Another thing that has changed little over the last year: 73 percent of Americans think Trump has done something either illegal or unethical. A majority of Americans – 54 percent – said the investigations into Trump’s actions are fair and designed to uncover whether he broke the law. Another 45 percent call these investigations unfair and feel they obstruct his 2024 presidential reelection campaign.
These latest polling data illustrate that “Americans are obviously very divided,” said Amy Walter of the Cook Political Report with Amy Walter. Trump’s candidacy alongside persistent legal troubles are unprecedented, and it is unclear even to political experts how voters will behave if the ex-president is convicted of a crime or is on trial during the election in November, Walter said.
“I don’t know if we can say with much certainty how voters are truly going to react if this becomes a reality,” she said.
Among national registered voters, a match-up between Biden and Republican candidate Nikki Haley was a statistical dead heat, with 46 percent of U.S. voters supporting the incumbent president and 45 percent supporting Haley, the former U.N. ambassador and governor of South Carolina.

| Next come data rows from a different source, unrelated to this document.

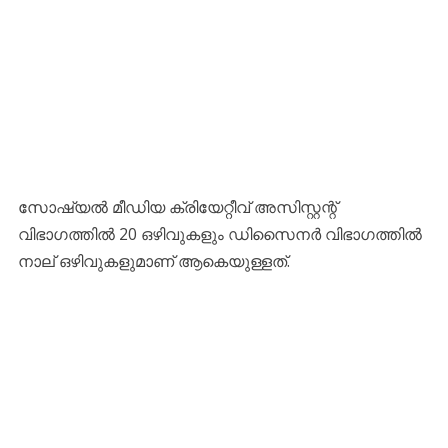
സോഷ്യൽ മീഡിയ ക്രിയേറ്റീവ് അസിസ്റ്റന്റ്
വിഭാഗത്തിൽ 20 ഒഴിവുകളും ഡിസൈനർ വിഭാഗത്തിൽ
നാല് ഒഴിവുകളുമാണ് ആകെയുള്ളത്.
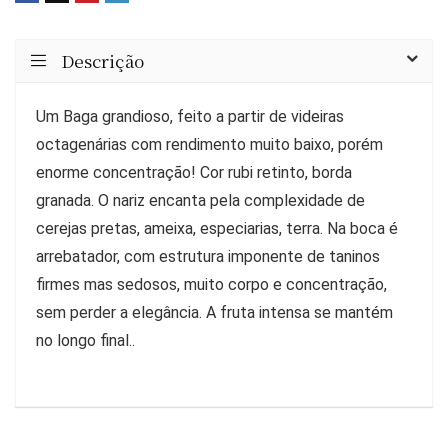
Descrição
Um Baga grandioso, feito a partir de videiras
octagenárias com rendimento muito baixo, porém
enorme concentração! Cor rubi retinto, borda
granada. O nariz encanta pela complexidade de
cerejas pretas, ameixa, especiarias, terra. Na boca é
arrebatador, com estrutura imponente de taninos
firmes mas sedosos, muito corpo e concentração,
sem perder a elegância. A fruta intensa se mantém
no longo final..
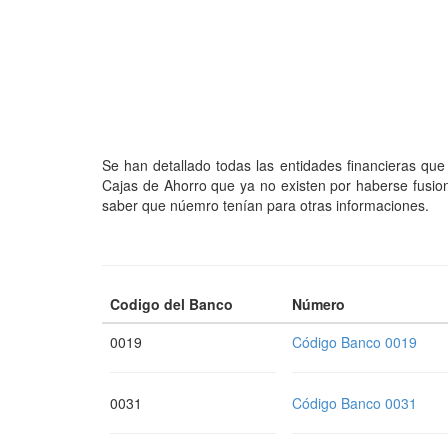
Se han detallado todas las entidades financieras qu
Cajas de Ahorro que ya no existen por haberse fusio
saber que núemro tenían para otras informaciones.
Codigo del Banco
Número
0019
Código Banco 0019
0031
Código Banco 0031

Overall, 10 percent of potential voters said they were undecided between the two – a higher number than for Biden vs. Trump.
In the increasingly unlikely event that Haley clinches the GOP nomination, 39 percent of Republicans and Republican-leaning independents said they were somewhat or very concerned about Haley being too extreme to win a general election. In contrast, 26 percent of those same respondents said they had some degree of concern about Trump being too extreme to win in November.
“The Republican base backs Trump,” GOP strategist Douglas Heye said. “That’s what that number tells us.”
Heye said he was not surprised by these latest poll results.
While Haley offers Republicans “their best shot at winning” the general election, many Republican voters still feel burned after their party lost the White House through the support of more centrist nominees, he said, including Sen. John McCain in 2008 and Sen. Mitt Romney in 2012.
“Having better electability doesn’t mean you get elected,” Heye said. “That argument falls short with a lot of base voters.”
The PBS NewsHour, NPR and Marist Poll conducted a survey on Jan. 29 through Feb. 1 that polled 1,582 U.S. adults with a margin of error of 3.4 percentage points, 1,441 registered voters with a margin of error of 3.6 percentage points, and 601 Republicans and Republican-leaning independents with a margin of error of 5.5 percentage points.